Dr. Xiao, an associate professor of electrical and computer engineering, along with colleagues from Missouri S and T and the University of Cincinnati are using a porous crystal known as zeolite to develop the sensors.

Funded through a 529,160 dollars grant from the U.S. Army’s Leonard Wood Institute, the researchers are developing prototypes of the sensors, a process for manufacturing them and a means for deploying them in a battlefield or urban warfare situation.

The zeolite sensors would be deployed in the battlefield via “motes” developed by Dr. Xiao’s co-investigator, Dr. Jagannathan Sarangapani, the William A. Rutledge-Emerson Distinguished Professor of Electrical Engineering. These are small, battery-powered devices that would hold perhaps a dozen or so sensors and have the ability to communicate with one another via a wireless network. The motes could also be controlled remotely, allowing soldiers to maintain a safe distance from deadly chemicals.

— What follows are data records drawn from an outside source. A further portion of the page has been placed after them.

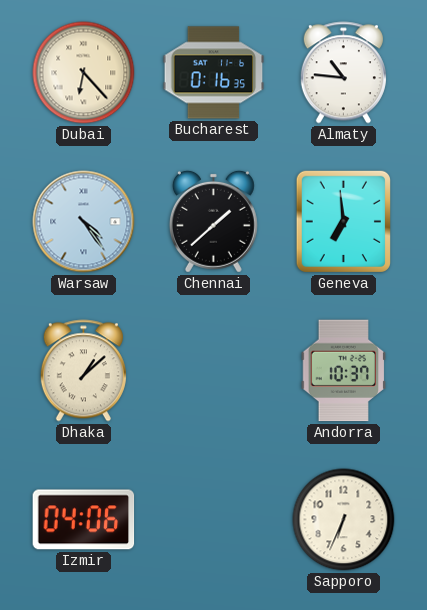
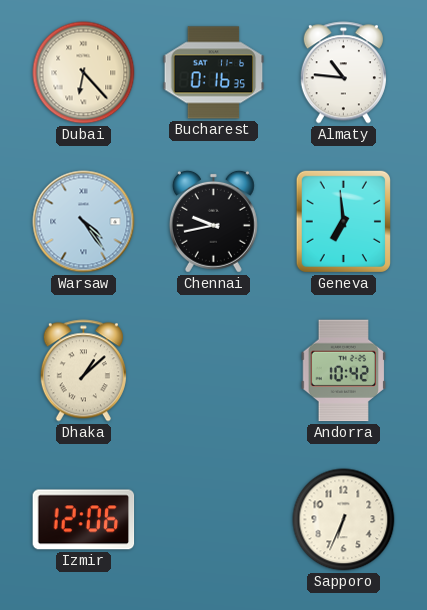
Chennai: 1:38 -> 9:43
Andorra: 10:37 -> 10:42
Izmir: 04:06 -> 12:06
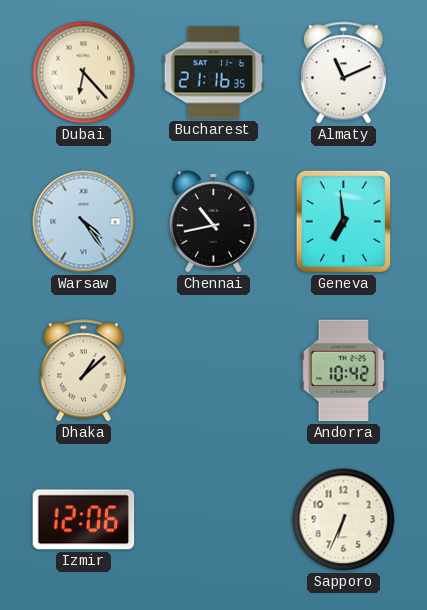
Bucharest: 0:16 -> 21:16
Almaty: 10:46 -> 11:11
Chennai: 9:43 -> 10:43
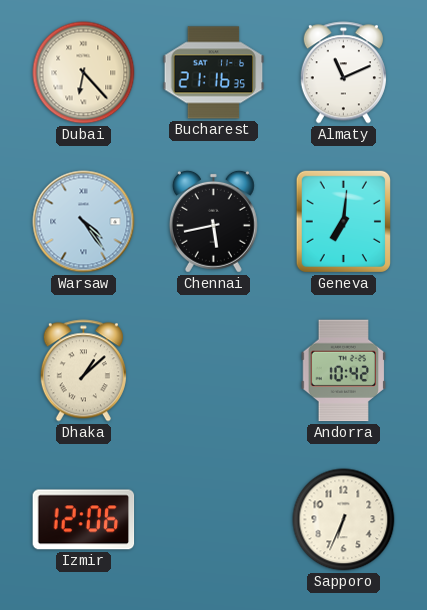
Chennai: 10:43 -> 5:43
Geneva: 6:59 -> 7:01
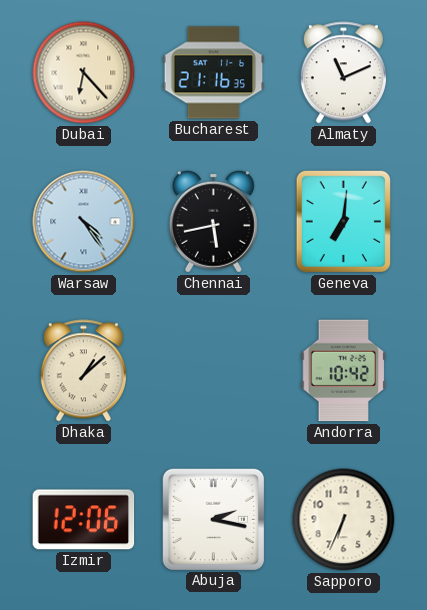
Abuja: none -> 2:17
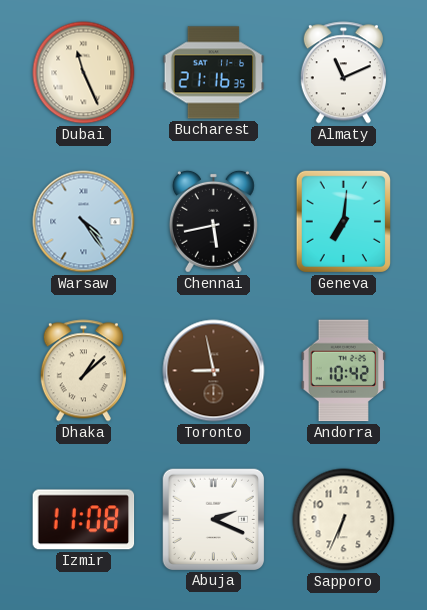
Dubai: 6:23 -> 11:26
Toronto: none -> 8:58
Izmir: 12:06 -> 11:08
Abuja: 2:17 -> 2:19
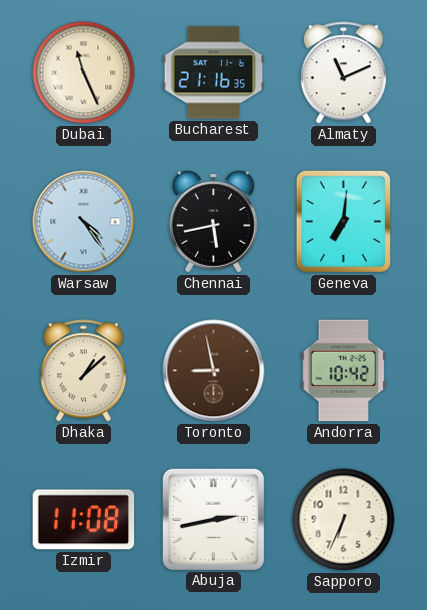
Abuja: 2:19 -> 2:43
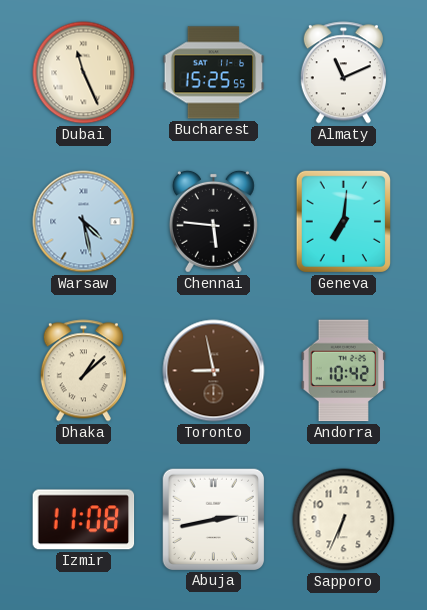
Bucharest: 21:16 -> 15:25
Warsaw: 4:24 -> 4:28
Chennai: 5:43 -> 5:46
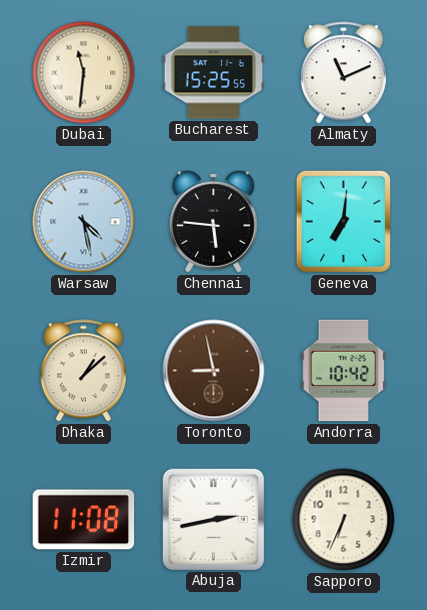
Dubai: 11:26 -> 11:31
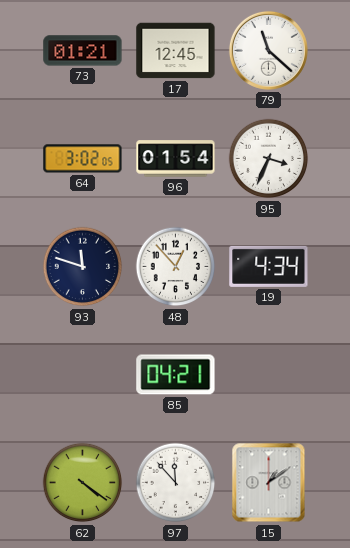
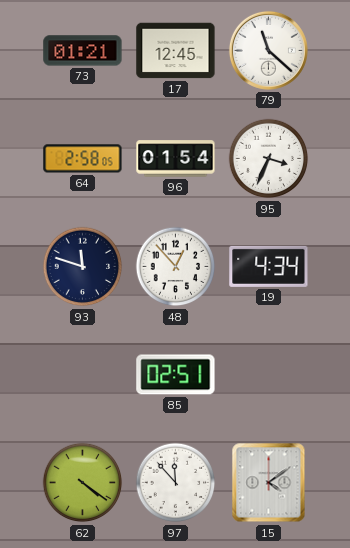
64: 3:02 -> 2:58
85: 04:21 -> 02:51
15: 1:09 -> 4:09
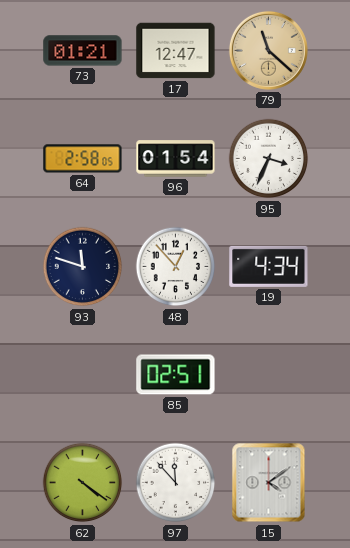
17: 12:45 -> 12:47
79 dial: white -> champagne
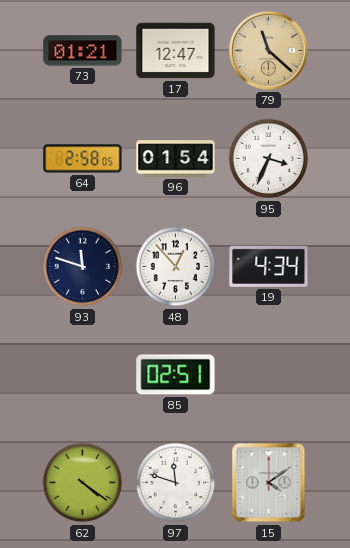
97: 11:53 -> 11:48
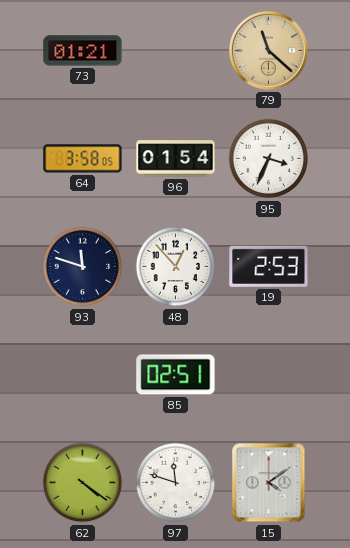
17: 12:47 -> none
64: 2:58 -> 3:58
19: 4:34 -> 2:53
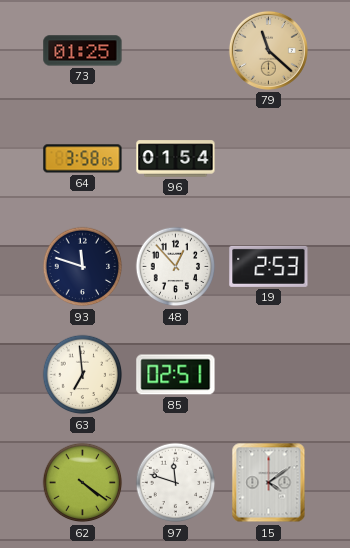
73: 01:21 -> 01:25
95: 3:34 -> none
63: none -> 6:59
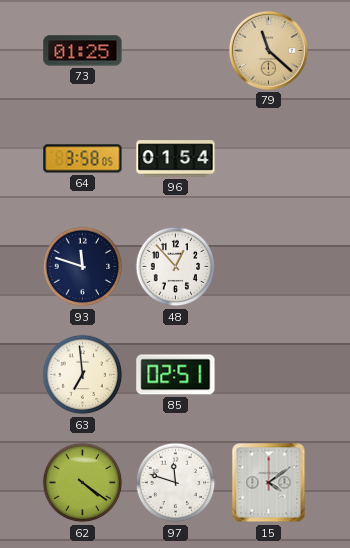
19: 2:53 -> none
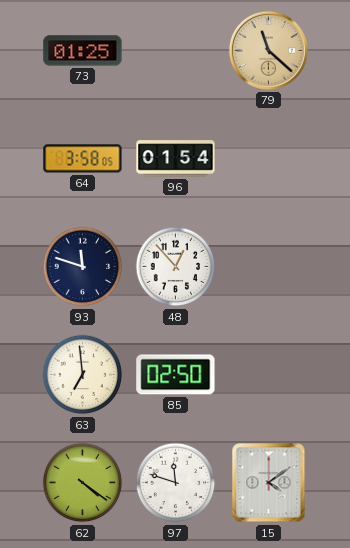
85: 02:51 -> 02:50
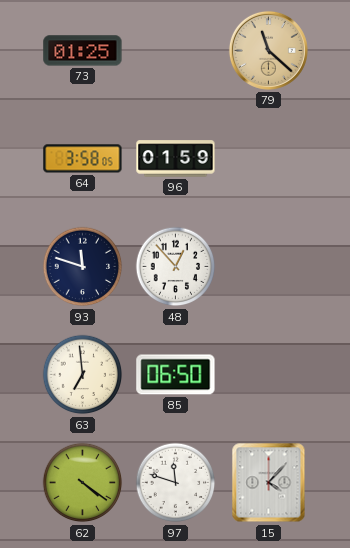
96: 01:54 -> 01:59
85: 02:50 -> 06:50
15: 4:09 -> 4:07
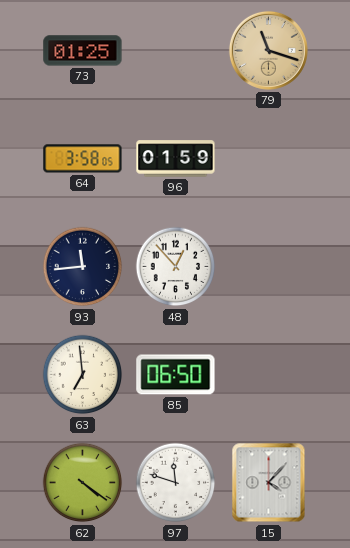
79: 11:22 -> 11:18
93: 11:48 -> 11:44
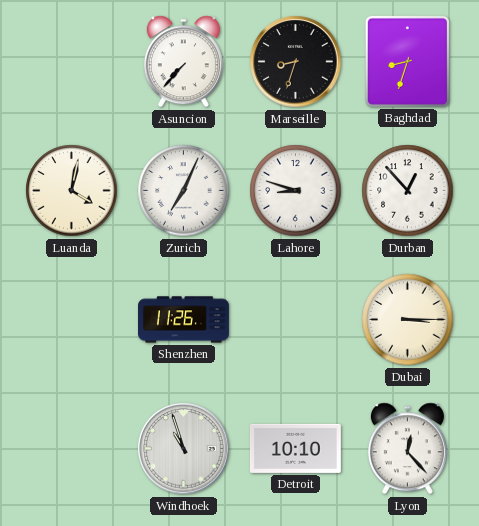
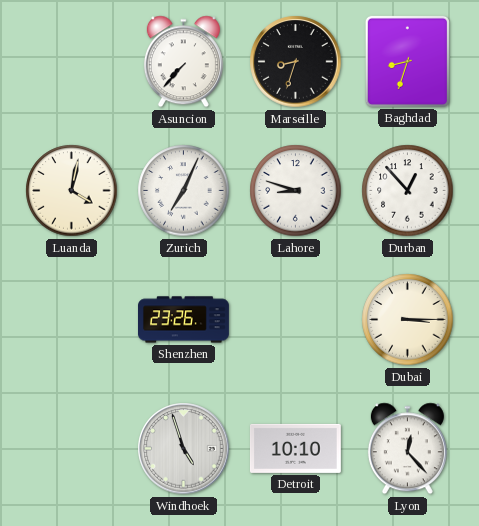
Shenzhen: 11:26 -> 23:26
Windhoek: 10:57 -> 4:57
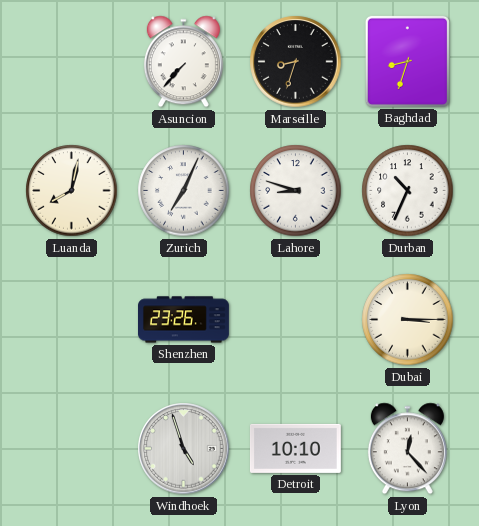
Luanda: 4:02 -> 8:02
Durban: 12:53 -> 10:34
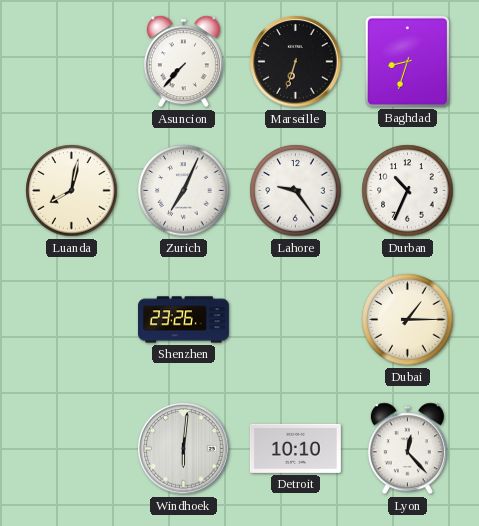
Marseille: 8:33 -> 6:33
Lahore: 8:48 -> 9:24
Dubai: 3:15 -> 1:15
Windhoek: 4:57 -> 6:01
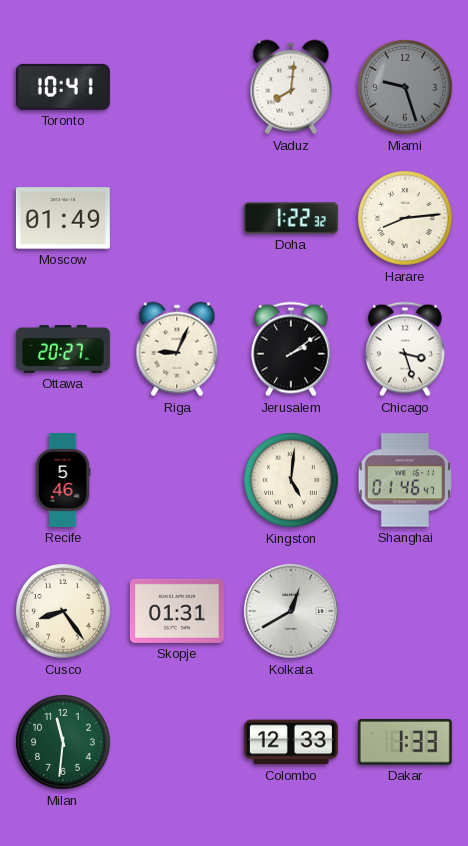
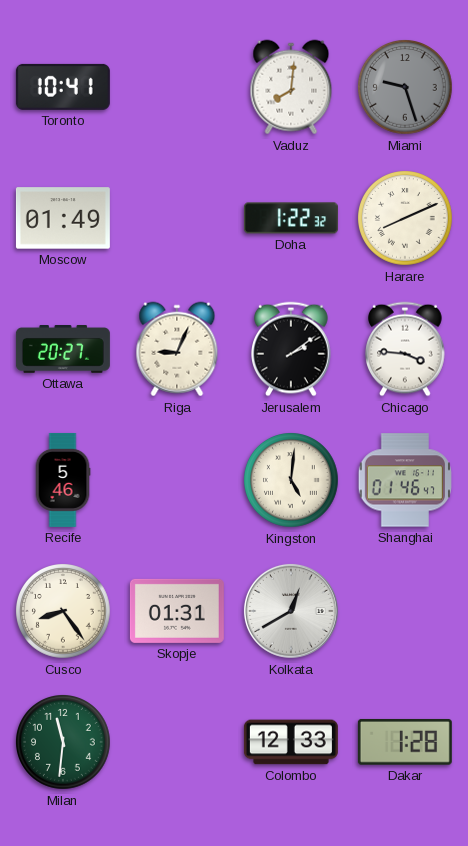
Harare: 8:14 -> 8:11
Chicago: 3:27 -> 3:46
Dakar: 1:33 -> 1:28
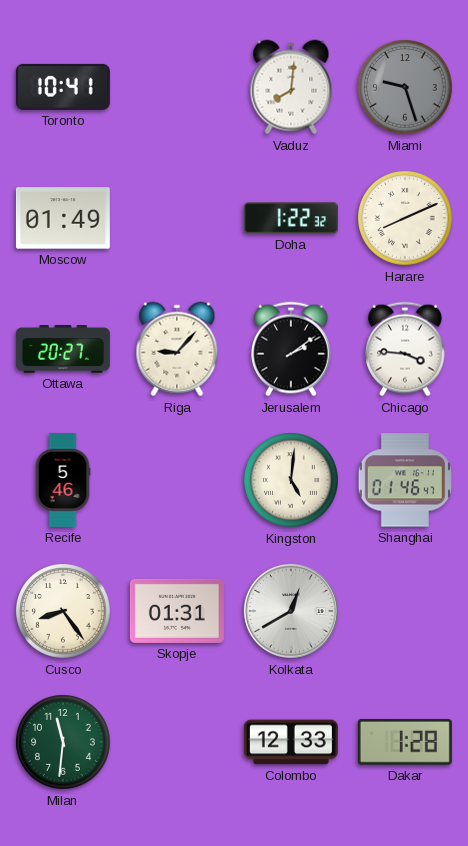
Riga: 9:04 -> 9:07
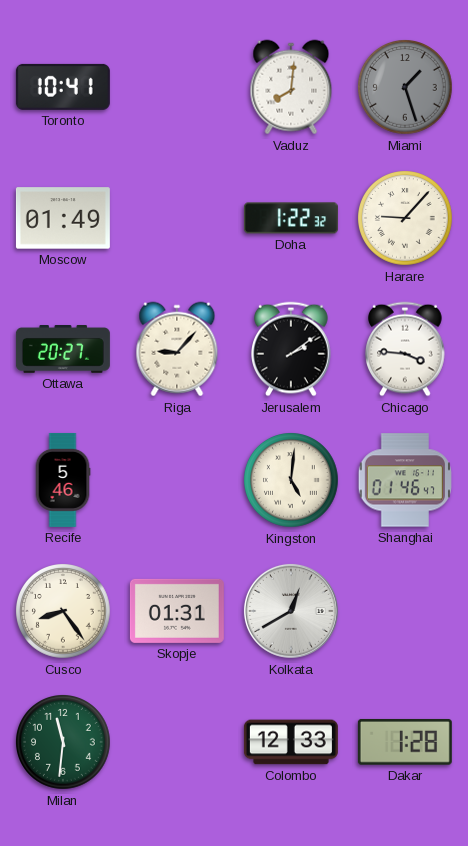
Miami: 9:27 -> 1:27
Harare: 8:11 -> 9:07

While the sensors are designed to aid the military, Dr. Xiao thinks they may also have environmental benefits. In more concentrated quantities, the absorbent properties of zeolite may make it ideal for cleaning up environmental messes, such as a chemical spill. “It’s more like a sieve and has been used for molecular separations,” said Xiao. “But because of its large surface area, zeolite also acts as an absorbent for efficient collection of target samples from the environment,” he added.